[[ Dataset content, beginning ]]
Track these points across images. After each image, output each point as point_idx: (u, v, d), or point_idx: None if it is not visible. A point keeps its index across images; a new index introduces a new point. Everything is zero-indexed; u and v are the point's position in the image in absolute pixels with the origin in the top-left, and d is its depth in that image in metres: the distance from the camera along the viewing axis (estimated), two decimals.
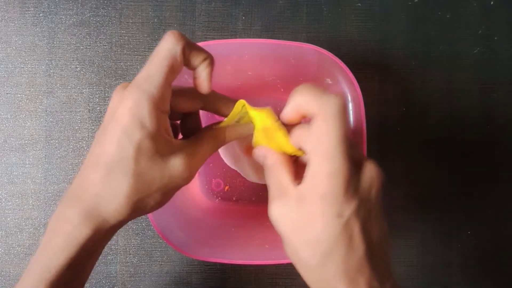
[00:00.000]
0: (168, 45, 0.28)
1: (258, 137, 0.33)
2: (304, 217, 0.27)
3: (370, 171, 0.28)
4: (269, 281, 0.48)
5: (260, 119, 0.31)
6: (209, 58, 0.30)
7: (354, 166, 0.27)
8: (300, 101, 0.28)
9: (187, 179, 0.30)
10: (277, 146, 0.31)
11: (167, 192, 0.30)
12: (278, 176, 0.30)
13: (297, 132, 0.30)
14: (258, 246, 0.41)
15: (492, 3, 0.50)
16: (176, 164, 0.29)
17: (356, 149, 0.29)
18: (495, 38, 0.50)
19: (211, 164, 0.48)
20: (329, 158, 0.26)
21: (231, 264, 0.40)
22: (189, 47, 0.29)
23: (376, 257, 0.27)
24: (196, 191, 0.47)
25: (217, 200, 0.48)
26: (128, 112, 0.27)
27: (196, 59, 0.30)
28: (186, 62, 0.29)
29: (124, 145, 0.27)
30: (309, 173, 0.27)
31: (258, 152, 0.33)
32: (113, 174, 0.28)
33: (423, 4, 0.50)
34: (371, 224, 0.27)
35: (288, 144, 0.30)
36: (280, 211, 0.29)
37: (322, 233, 0.26)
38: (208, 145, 0.31)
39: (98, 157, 0.28)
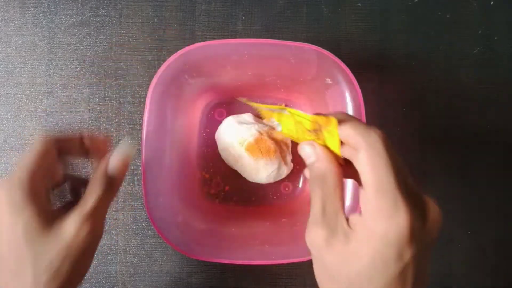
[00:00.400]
0: (38, 141, 0.31)
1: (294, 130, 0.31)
2: (355, 253, 0.25)
3: (434, 213, 0.26)
4: (269, 281, 0.48)
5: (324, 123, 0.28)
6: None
7: (414, 203, 0.25)
8: (345, 136, 0.27)
9: (89, 235, 0.30)
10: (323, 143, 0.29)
11: (76, 259, 0.29)
12: (328, 198, 0.27)
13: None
14: (258, 246, 0.41)
15: (492, 3, 0.50)
16: (68, 226, 0.29)
17: (414, 183, 0.27)
18: (495, 38, 0.50)
19: (211, 165, 0.48)
20: (386, 195, 0.24)
21: (231, 264, 0.39)
22: (61, 141, 0.33)
23: None
24: (196, 191, 0.47)
25: (217, 200, 0.48)
26: (6, 209, 0.28)
27: (72, 147, 0.34)
28: (63, 150, 0.33)
29: (12, 240, 0.28)
30: (366, 208, 0.25)
31: (307, 150, 0.29)
32: (14, 269, 0.28)
33: (423, 4, 0.50)
34: (424, 267, 0.26)
35: (338, 148, 0.28)
36: (325, 240, 0.26)
37: (377, 274, 0.25)
38: (96, 194, 0.31)
39: None
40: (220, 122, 0.47)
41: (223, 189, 0.48)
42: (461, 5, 0.50)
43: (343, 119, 0.28)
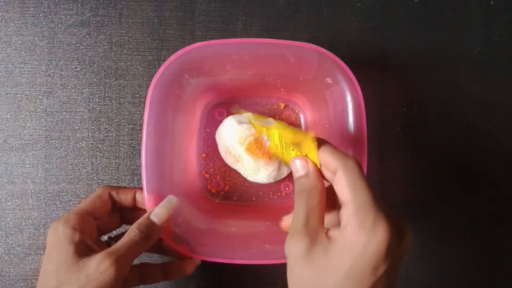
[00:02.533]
0: (97, 192, 0.39)
1: (276, 144, 0.34)
2: (333, 265, 0.26)
3: (410, 233, 0.28)
4: (269, 281, 0.48)
5: (299, 138, 0.32)
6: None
7: (393, 221, 0.26)
8: (323, 160, 0.30)
9: (109, 271, 0.32)
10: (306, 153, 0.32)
11: None
12: (312, 211, 0.29)
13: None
14: (258, 246, 0.41)
15: (492, 3, 0.50)
16: (92, 261, 0.33)
17: (391, 208, 0.28)
18: (495, 38, 0.50)
19: (211, 164, 0.48)
20: (367, 212, 0.26)
21: (231, 264, 0.39)
22: (116, 191, 0.40)
23: None
24: (196, 191, 0.47)
25: (217, 200, 0.48)
26: (50, 242, 0.35)
27: (126, 196, 0.40)
28: (118, 199, 0.40)
29: (48, 267, 0.34)
30: (347, 223, 0.27)
31: (299, 164, 0.32)
32: None
33: (423, 4, 0.50)
34: (394, 281, 0.27)
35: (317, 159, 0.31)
36: (305, 252, 0.27)
37: (351, 286, 0.26)
38: (128, 237, 0.35)
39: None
40: (220, 121, 0.47)
41: (223, 188, 0.48)
42: (461, 5, 0.50)
43: (320, 142, 0.31)
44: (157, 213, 0.37)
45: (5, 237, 0.48)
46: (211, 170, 0.48)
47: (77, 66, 0.49)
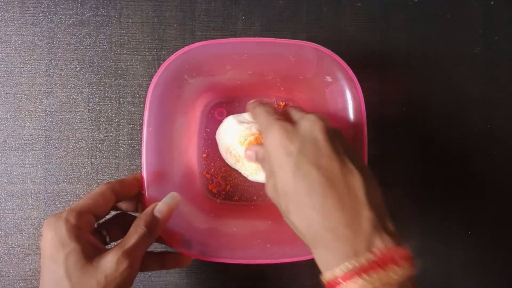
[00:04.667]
0: (100, 189, 0.37)
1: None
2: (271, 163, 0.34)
3: (307, 120, 0.34)
4: (270, 281, 0.48)
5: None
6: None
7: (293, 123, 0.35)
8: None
9: (127, 270, 0.32)
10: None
11: None
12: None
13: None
14: (260, 245, 0.41)
15: (492, 2, 0.50)
16: (108, 261, 0.32)
17: (298, 112, 0.38)
18: (495, 38, 0.50)
19: (212, 164, 0.48)
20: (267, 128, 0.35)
21: (232, 264, 0.39)
22: (120, 184, 0.38)
23: (333, 182, 0.31)
24: (197, 191, 0.47)
25: (218, 200, 0.48)
26: (50, 241, 0.32)
27: (129, 191, 0.38)
28: (122, 194, 0.38)
29: (54, 269, 0.31)
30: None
31: (249, 152, 0.41)
32: None
33: (423, 4, 0.50)
34: (322, 158, 0.32)
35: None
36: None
37: (281, 169, 0.32)
38: (137, 234, 0.34)
39: None
40: (221, 121, 0.47)
41: (224, 188, 0.48)
42: (461, 5, 0.50)
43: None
44: (160, 209, 0.36)
45: (5, 237, 0.48)
46: (212, 170, 0.48)
47: (77, 66, 0.49)
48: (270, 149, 0.34)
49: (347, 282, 0.27)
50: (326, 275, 0.29)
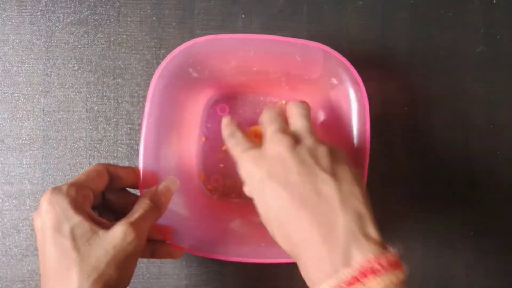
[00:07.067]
0: (93, 166, 0.36)
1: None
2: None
3: (270, 142, 0.34)
4: (264, 281, 0.48)
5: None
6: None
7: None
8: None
9: (135, 241, 0.32)
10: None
11: (121, 264, 0.31)
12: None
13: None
14: (254, 244, 0.40)
15: (494, 1, 0.50)
16: (116, 231, 0.32)
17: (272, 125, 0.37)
18: (498, 36, 0.50)
19: (211, 160, 0.48)
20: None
21: (230, 265, 0.39)
22: (115, 168, 0.38)
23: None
24: (194, 187, 0.47)
25: (215, 196, 0.47)
26: (51, 214, 0.31)
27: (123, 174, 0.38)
28: (116, 178, 0.37)
29: (59, 242, 0.31)
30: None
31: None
32: (60, 274, 0.31)
33: (425, 2, 0.49)
34: (290, 175, 0.31)
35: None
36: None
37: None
38: (143, 208, 0.34)
39: (45, 266, 0.32)
40: (222, 117, 0.47)
41: (222, 184, 0.48)
42: (464, 4, 0.50)
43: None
44: (162, 189, 0.37)
45: (2, 238, 0.48)
46: (210, 165, 0.48)
47: (75, 65, 0.48)
48: (245, 181, 0.35)
49: None
50: None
[[ Dataset content, end ]]
**Problem description**
All of the data must be repeated exactly, except for the pictures.

**Solved exercise**
Track these points across images. After each image, output each point as point_idx: (u, v, d), or point_idx: None if it is not visible. A point keeps its index across images; a new index introduces a new point. Everything is zero-indexed; u and v are the point's position in the image in absolute pixels with the origin in the top-left, and d is its depth in that image in metres: the distance from the camera along the viewing axis (estimated), two decimals.
[00:00.000]
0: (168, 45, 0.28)
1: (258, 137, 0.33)
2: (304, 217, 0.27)
3: (370, 171, 0.28)
4: (269, 281, 0.48)
5: (260, 119, 0.31)
6: (209, 58, 0.30)
7: (354, 166, 0.27)
8: (300, 101, 0.28)
9: (187, 179, 0.30)
10: (277, 146, 0.31)
11: (167, 192, 0.30)
12: (278, 176, 0.30)
13: (297, 132, 0.30)
14: (258, 246, 0.41)
15: (492, 3, 0.50)
16: (176, 164, 0.29)
17: (356, 149, 0.29)
18: (495, 38, 0.50)
19: (211, 164, 0.48)
20: (329, 158, 0.26)
21: (231, 264, 0.40)
22: (189, 47, 0.29)
23: (376, 257, 0.27)
24: (196, 191, 0.47)
25: (217, 200, 0.48)
26: (128, 112, 0.27)
27: (196, 59, 0.30)
28: (186, 62, 0.29)
29: (124, 145, 0.27)
30: (309, 173, 0.27)
31: (258, 152, 0.33)
32: (113, 174, 0.28)
33: (423, 4, 0.50)
34: (371, 224, 0.27)
35: (288, 144, 0.30)
36: (280, 211, 0.29)
37: (322, 233, 0.26)
38: (208, 145, 0.31)
39: (98, 157, 0.28)
[00:00.400]
0: (38, 141, 0.31)
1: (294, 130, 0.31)
2: (355, 253, 0.25)
3: (434, 213, 0.26)
4: (269, 281, 0.48)
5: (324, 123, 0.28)
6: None
7: (414, 203, 0.25)
8: (345, 136, 0.27)
9: (89, 235, 0.30)
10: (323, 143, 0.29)
11: (76, 259, 0.29)
12: (328, 198, 0.27)
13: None
14: (258, 246, 0.41)
15: (492, 3, 0.50)
16: (68, 226, 0.29)
17: (414, 183, 0.27)
18: (495, 38, 0.50)
19: (211, 165, 0.48)
20: (386, 195, 0.24)
21: (231, 264, 0.39)
22: (61, 141, 0.33)
23: None
24: (196, 191, 0.47)
25: (217, 200, 0.48)
26: (6, 209, 0.28)
27: (72, 147, 0.34)
28: (63, 150, 0.33)
29: (12, 240, 0.28)
30: (366, 208, 0.25)
31: (307, 150, 0.29)
32: (14, 269, 0.28)
33: (423, 4, 0.50)
34: (424, 267, 0.26)
35: (338, 148, 0.28)
36: (325, 240, 0.26)
37: (377, 274, 0.25)
38: (96, 194, 0.31)
39: None
40: (220, 122, 0.47)
41: (223, 189, 0.48)
42: (461, 5, 0.50)
43: (343, 119, 0.28)
[00:02.533]
0: (97, 192, 0.39)
1: (276, 144, 0.34)
2: (333, 265, 0.26)
3: (410, 233, 0.28)
4: (269, 281, 0.48)
5: (299, 138, 0.32)
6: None
7: (393, 221, 0.26)
8: (323, 160, 0.30)
9: (109, 271, 0.32)
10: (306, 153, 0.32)
11: None
12: (312, 211, 0.29)
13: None
14: (258, 246, 0.41)
15: (492, 3, 0.50)
16: (92, 261, 0.33)
17: (391, 208, 0.28)
18: (495, 38, 0.50)
19: (211, 164, 0.48)
20: (367, 212, 0.26)
21: (231, 264, 0.39)
22: (116, 191, 0.40)
23: None
24: (196, 191, 0.47)
25: (217, 200, 0.48)
26: (50, 242, 0.35)
27: (126, 196, 0.40)
28: (118, 199, 0.40)
29: (48, 267, 0.34)
30: (347, 223, 0.27)
31: (299, 164, 0.32)
32: None
33: (423, 4, 0.50)
34: (394, 281, 0.27)
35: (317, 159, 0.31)
36: (305, 252, 0.27)
37: (351, 286, 0.26)
38: (128, 237, 0.35)
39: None
40: (220, 121, 0.47)
41: (223, 188, 0.48)
42: (461, 5, 0.50)
43: (320, 142, 0.31)
44: (157, 213, 0.37)
45: (5, 237, 0.48)
46: (211, 170, 0.48)
47: (77, 66, 0.49)
[00:04.667]
0: (100, 189, 0.37)
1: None
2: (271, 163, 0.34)
3: (307, 120, 0.34)
4: (270, 281, 0.48)
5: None
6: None
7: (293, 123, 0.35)
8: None
9: (127, 270, 0.32)
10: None
11: None
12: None
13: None
14: (260, 245, 0.41)
15: (492, 2, 0.50)
16: (108, 261, 0.32)
17: (298, 112, 0.38)
18: (495, 38, 0.50)
19: (212, 164, 0.48)
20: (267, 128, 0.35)
21: (232, 264, 0.39)
22: (120, 184, 0.38)
23: (333, 182, 0.31)
24: (197, 191, 0.47)
25: (218, 200, 0.48)
26: (50, 241, 0.32)
27: (129, 191, 0.38)
28: (122, 194, 0.38)
29: (54, 269, 0.31)
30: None
31: (249, 152, 0.41)
32: None
33: (423, 4, 0.50)
34: (322, 158, 0.32)
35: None
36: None
37: (281, 169, 0.32)
38: (137, 234, 0.34)
39: None
40: (221, 121, 0.47)
41: (224, 188, 0.48)
42: (461, 5, 0.50)
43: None
44: (160, 209, 0.36)
45: (5, 237, 0.48)
46: (212, 170, 0.48)
47: (77, 66, 0.49)
48: (270, 149, 0.34)
49: (347, 282, 0.27)
50: (326, 275, 0.29)
[00:07.067]
0: (93, 166, 0.36)
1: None
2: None
3: (270, 142, 0.34)
4: (264, 281, 0.48)
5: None
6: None
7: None
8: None
9: (135, 241, 0.32)
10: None
11: (121, 264, 0.31)
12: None
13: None
14: (254, 244, 0.40)
15: (494, 1, 0.50)
16: (116, 231, 0.32)
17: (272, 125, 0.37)
18: (498, 36, 0.50)
19: (211, 160, 0.48)
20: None
21: (230, 265, 0.39)
22: (115, 168, 0.38)
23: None
24: (194, 187, 0.47)
25: (215, 196, 0.47)
26: (51, 214, 0.31)
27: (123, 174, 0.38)
28: (116, 178, 0.37)
29: (59, 242, 0.31)
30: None
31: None
32: (60, 274, 0.31)
33: (425, 2, 0.49)
34: (290, 175, 0.31)
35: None
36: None
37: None
38: (143, 208, 0.34)
39: (45, 266, 0.32)
40: (222, 117, 0.47)
41: (222, 184, 0.48)
42: (464, 4, 0.50)
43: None
44: (162, 189, 0.37)
45: (2, 238, 0.48)
46: (210, 165, 0.48)
47: (75, 65, 0.48)
48: (245, 181, 0.35)
49: None
50: None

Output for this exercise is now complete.